Did you ever need to compare 2 lists and test it for duplicities? The easiest way to do it in Excel is to use standard functions as VLOOKUP. Sometimes though, we might need to compare 2 lists where one of them contains typos. Here, Fuzzy lookup comes into play (can be downloaded here).
Typical example is manually maintained database (of people, companies etc.) in Excel. We want to add more records into this evidence from time to time. But before the addition, we want to verify if the added data are not already present in the list. This counts also for cases when we want to add records where the risk of typos exists.
Fuzzy Lookup Example in Excel
Let’s have a list as displayed below (imagine thousands of items). In it, evidence of companies and their web pages. We want to maintain the list without duplicities and broaden it with new data. We therefore need to make sure that the company we want to insert into list is not already present.
The list looks like this:
We want to add more companies into the list. I prepared a list of candidates for insertion into the evidence by copying few companies from the main list. In some of the, I made a typo on purpose (in red). Let’s check it by fuzzy lookup and see if it reveals that the companies are already in the list.
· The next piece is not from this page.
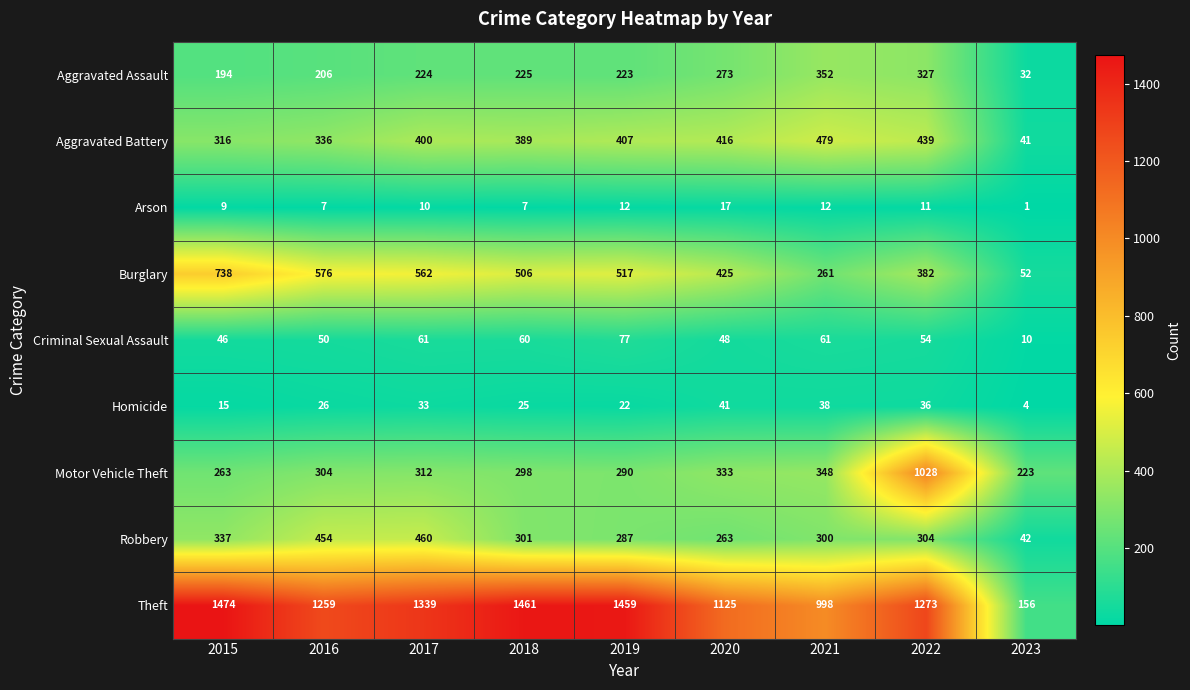

What is the approximate value of Burglary at 2023, to the nearest 100?

100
If we would search for duplicities on the basis of VLOOKUP, it would find companies as Chevron, AFLAC, Charter Communications and Coca- cola as new. That would obviously be incorrect. Fuzzy lookup is here to help us detect typos.
Steplist – Fuzzy Lookup Example
1) Install Excel addin from Microsoft web. New bookmark named Fuzzy lookup will appear after the installation.
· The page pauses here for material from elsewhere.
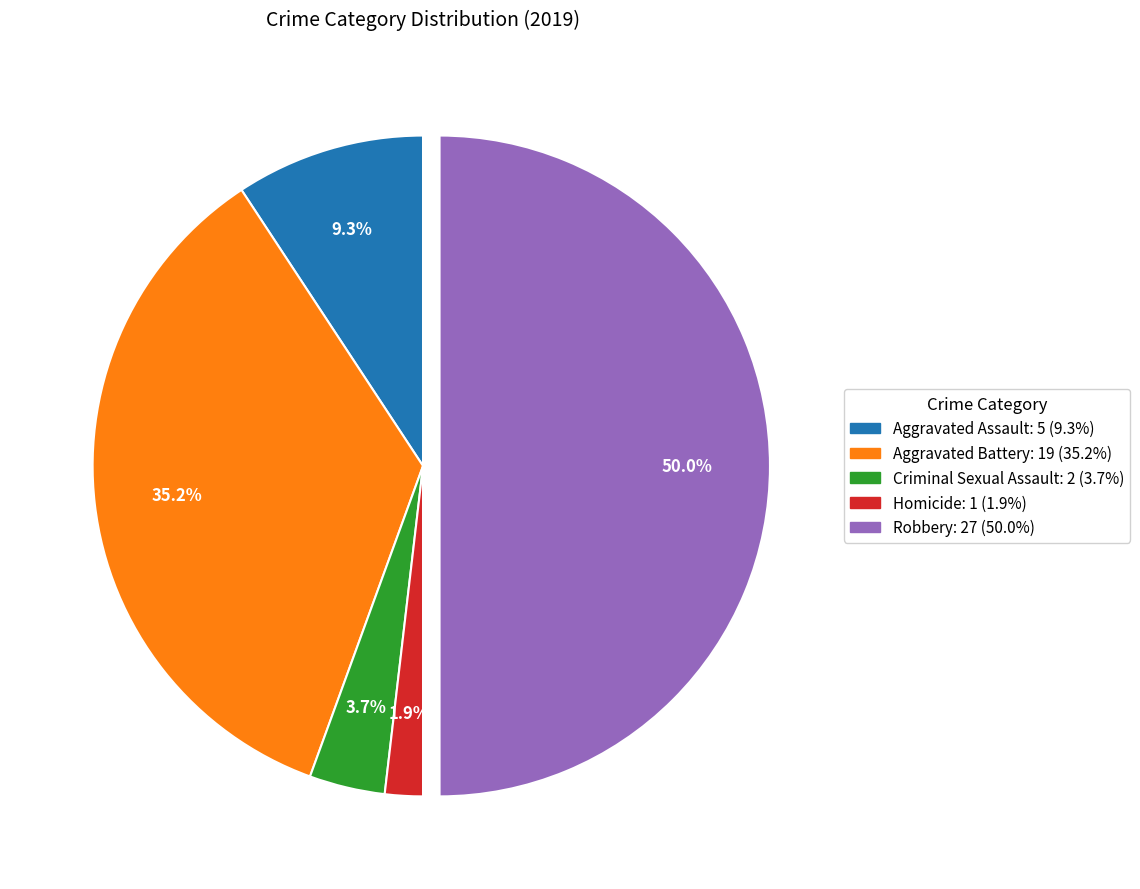

What percentage is the Homicide slice, to the nearest percent?

2%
2) Mark both lists as named area or format the list as a table. If not, it will be impossible to link to the area in fuzzy lookup. Then, add both lists to fuzzy lookup area. Left table will be the table containing data for addition and right table will be containing the list. All columns that will appear in Left/right columns section must be marked, then click on the icon. By doing this, you will set what to compare. Finally, click on GO.
3) Result is a table describing degree of similarity between the 2 lists. It says it through the Similarity number with value between 0 – 1. Closer the number is to 1, the higher is the similarity of the two items from both of the lists (1 meaning absolute match).
Evaluation: All items are duplicates since they have high degree of similarity. No record would be inserted into our list:
- Similarity = 1 means absolute match
- Similarity >= 0,8 means that company and web page already exist in the list. It seems that we are trying to insert company again, but with a typo (which is correct)
- Similarity <0,8 here the degree of similarity is lower, but still high. In our case, it is Charter Communication that haves a mistake in the name of the company and web page address. Second company is Koka-Loka, which haves identical web page and different name. Fuzzy lookup detected high probability of duplicity based on web page match.